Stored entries
□ □ □ □ □

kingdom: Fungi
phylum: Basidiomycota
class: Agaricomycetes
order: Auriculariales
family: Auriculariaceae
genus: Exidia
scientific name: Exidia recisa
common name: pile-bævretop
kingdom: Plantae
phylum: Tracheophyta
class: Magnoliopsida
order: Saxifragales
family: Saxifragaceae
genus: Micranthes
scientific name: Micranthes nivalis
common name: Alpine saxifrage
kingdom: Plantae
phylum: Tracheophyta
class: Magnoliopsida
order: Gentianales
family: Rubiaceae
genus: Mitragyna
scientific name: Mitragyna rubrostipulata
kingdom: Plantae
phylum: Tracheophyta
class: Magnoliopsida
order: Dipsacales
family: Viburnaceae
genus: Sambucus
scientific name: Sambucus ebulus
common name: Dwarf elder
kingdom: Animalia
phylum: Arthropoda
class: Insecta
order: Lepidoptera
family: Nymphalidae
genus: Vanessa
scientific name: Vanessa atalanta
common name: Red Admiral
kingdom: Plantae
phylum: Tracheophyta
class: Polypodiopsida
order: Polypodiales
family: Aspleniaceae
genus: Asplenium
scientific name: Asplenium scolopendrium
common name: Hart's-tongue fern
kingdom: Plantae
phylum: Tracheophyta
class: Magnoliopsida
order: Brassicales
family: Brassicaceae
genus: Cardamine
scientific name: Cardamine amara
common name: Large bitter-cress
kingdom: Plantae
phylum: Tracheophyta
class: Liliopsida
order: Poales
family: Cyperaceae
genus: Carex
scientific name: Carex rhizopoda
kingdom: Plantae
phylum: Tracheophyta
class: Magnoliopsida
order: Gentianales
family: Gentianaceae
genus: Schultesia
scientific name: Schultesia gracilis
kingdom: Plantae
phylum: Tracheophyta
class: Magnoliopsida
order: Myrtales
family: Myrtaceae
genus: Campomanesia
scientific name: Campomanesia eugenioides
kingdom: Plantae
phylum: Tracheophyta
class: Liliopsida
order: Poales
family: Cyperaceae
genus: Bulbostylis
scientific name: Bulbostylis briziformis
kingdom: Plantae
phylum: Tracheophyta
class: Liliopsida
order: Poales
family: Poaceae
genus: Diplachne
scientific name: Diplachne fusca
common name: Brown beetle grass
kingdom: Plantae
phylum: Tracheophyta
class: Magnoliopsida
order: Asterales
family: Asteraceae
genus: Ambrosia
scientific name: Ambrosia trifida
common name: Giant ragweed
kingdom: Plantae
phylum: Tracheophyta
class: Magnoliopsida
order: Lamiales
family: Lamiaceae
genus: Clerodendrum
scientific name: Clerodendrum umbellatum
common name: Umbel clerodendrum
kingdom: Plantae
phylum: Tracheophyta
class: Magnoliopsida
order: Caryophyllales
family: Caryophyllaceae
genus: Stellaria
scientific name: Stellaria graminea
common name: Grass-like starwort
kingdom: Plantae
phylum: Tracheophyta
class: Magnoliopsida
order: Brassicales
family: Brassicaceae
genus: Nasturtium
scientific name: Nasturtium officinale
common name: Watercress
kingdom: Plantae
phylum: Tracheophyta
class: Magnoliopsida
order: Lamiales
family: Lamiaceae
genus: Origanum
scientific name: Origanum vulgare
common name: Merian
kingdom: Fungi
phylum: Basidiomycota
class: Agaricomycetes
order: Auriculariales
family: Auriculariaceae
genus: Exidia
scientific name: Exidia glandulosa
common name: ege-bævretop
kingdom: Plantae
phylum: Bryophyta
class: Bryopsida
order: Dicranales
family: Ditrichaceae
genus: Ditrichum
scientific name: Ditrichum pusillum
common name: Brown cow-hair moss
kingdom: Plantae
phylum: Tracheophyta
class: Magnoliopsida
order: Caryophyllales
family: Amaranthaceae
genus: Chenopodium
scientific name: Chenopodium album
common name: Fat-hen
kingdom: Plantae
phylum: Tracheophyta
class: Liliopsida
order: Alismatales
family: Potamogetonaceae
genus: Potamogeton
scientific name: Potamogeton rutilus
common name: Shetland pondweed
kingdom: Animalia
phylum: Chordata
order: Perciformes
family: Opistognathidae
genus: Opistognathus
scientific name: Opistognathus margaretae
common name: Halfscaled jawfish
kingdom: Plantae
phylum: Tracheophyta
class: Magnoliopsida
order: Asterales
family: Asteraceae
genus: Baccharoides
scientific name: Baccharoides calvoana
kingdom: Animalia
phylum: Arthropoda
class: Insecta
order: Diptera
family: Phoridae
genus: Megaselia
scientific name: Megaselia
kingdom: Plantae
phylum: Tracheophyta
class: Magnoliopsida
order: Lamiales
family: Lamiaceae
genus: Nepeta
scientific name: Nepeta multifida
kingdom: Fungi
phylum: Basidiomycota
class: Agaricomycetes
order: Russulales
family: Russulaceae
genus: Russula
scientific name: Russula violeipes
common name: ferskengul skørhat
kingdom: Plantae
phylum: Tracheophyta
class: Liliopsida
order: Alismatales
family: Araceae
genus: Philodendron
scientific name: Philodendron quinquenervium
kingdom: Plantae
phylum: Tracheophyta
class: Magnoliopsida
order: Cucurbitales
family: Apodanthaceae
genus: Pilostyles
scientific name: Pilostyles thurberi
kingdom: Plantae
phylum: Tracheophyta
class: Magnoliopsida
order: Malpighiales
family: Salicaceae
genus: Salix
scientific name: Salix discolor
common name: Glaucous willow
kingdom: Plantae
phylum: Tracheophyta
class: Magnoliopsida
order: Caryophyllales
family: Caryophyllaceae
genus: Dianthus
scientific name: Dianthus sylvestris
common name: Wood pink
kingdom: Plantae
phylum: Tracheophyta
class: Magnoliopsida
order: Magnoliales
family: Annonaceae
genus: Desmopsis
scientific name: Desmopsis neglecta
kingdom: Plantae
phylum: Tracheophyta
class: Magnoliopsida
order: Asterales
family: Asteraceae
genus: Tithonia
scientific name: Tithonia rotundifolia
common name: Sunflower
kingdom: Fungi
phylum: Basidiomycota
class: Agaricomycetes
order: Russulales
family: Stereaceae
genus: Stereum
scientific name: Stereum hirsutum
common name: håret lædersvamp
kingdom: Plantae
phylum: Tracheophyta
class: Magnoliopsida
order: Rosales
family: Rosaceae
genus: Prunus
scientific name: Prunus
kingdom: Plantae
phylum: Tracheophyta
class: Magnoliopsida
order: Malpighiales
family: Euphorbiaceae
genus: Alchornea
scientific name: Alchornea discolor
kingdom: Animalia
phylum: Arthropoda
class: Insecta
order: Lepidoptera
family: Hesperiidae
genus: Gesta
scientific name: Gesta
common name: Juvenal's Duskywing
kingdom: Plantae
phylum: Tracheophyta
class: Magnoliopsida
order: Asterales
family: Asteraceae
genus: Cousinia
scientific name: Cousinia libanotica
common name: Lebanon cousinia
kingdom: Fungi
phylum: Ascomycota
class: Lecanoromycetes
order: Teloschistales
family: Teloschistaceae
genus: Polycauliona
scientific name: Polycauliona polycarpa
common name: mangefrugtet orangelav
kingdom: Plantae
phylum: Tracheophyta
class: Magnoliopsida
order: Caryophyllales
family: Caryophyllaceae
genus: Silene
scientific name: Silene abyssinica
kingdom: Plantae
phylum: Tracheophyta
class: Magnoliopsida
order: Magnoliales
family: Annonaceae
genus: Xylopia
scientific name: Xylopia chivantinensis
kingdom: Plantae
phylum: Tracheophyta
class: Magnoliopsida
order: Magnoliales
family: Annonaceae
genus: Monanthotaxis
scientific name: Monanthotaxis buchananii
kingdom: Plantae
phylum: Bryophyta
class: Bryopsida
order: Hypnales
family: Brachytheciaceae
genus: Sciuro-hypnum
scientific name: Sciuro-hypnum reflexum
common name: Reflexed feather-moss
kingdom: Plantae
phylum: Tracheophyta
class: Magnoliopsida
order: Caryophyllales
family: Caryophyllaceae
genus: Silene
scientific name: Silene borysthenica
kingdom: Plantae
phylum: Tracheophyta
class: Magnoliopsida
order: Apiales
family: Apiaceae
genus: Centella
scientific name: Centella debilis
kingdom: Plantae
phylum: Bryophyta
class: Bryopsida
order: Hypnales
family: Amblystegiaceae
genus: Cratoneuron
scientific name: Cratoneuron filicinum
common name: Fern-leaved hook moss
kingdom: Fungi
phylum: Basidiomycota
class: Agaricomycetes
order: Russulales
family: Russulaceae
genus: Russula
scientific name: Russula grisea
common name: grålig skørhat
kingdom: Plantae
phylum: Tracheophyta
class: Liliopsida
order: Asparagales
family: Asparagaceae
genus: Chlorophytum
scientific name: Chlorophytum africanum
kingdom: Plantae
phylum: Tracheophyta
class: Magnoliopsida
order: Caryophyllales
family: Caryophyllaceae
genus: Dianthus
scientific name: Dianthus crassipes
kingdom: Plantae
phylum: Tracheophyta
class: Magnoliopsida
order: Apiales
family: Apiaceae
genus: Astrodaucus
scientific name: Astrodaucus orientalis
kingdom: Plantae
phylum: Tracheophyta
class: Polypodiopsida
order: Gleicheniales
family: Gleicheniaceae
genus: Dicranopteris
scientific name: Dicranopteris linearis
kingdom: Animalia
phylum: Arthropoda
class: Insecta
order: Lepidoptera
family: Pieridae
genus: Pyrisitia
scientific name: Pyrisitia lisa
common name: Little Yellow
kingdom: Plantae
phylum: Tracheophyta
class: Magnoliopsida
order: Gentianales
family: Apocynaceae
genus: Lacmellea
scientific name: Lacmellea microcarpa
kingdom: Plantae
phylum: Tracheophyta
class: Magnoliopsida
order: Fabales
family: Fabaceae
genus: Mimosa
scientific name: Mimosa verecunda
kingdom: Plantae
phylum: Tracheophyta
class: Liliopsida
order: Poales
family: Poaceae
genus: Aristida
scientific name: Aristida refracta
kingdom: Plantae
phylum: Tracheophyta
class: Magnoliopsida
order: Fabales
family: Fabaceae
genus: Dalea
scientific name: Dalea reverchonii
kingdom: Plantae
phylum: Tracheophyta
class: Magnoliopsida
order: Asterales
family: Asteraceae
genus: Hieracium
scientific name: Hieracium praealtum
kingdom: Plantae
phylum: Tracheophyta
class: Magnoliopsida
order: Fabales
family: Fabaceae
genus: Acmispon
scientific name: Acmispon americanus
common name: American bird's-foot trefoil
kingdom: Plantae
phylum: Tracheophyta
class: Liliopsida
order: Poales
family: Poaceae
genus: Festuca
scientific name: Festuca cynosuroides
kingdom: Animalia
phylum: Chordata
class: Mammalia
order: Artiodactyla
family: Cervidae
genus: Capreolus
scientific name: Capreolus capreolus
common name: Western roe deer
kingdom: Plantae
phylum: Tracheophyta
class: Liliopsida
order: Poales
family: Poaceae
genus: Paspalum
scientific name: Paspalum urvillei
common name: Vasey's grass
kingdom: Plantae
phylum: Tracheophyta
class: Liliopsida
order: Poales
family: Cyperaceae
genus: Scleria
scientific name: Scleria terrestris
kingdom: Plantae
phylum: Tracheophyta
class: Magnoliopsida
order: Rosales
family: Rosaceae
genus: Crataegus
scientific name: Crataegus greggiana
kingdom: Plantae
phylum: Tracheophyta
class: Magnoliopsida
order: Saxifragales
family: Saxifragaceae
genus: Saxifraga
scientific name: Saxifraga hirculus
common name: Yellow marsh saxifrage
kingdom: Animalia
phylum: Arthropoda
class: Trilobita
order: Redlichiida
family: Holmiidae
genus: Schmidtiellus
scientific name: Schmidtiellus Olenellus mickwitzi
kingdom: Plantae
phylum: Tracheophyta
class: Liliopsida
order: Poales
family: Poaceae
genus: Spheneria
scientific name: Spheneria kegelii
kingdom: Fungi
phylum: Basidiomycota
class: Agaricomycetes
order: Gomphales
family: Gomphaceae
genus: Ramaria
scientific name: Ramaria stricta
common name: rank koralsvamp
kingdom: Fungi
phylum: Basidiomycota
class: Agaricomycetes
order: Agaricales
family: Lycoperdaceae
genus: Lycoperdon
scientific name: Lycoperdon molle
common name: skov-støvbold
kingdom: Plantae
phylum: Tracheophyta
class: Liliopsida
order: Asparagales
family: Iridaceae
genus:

□ □ □ □ □

» **Task prompt**: Express the lines from the start of the entries through the line that contains "family: Rubiaceae" as a Markdown table with two columns, Line and Text. Give each line its row number under Line and the line itself under Text, and leave out any blank lines.

» **Written solution**:
| Line | Text |
|---|---|
| 1 | kingdom: Fungi |
| 2 | phylum: Basidiomycota |
| 3 | class: Agaricomycetes |
| 4 | order: Auriculariales |
| 5 | family: Auriculariaceae |
| 6 | genus: Exidia |
| 7 | scientific name: Exidia recisa |
| 8 | common name: pile-bævretop |
| 9 | kingdom: Plantae |
| 10 | phylum: Tracheophyta |
| 11 | class: Magnoliopsida |
| 12 | order: Saxifragales |
| 13 | family: Saxifragaceae |
| 14 | genus: Micranthes |
| 15 | scientific name: Micranthes nivalis |
| 16 | common name: Alpine saxifrage |
| 17 | kingdom: Plantae |
| 18 | phylum: Tracheophyta |
| 19 | class: Magnoliopsida |
| 20 | order: Gentianales |
| 21 | family: Rubiaceae |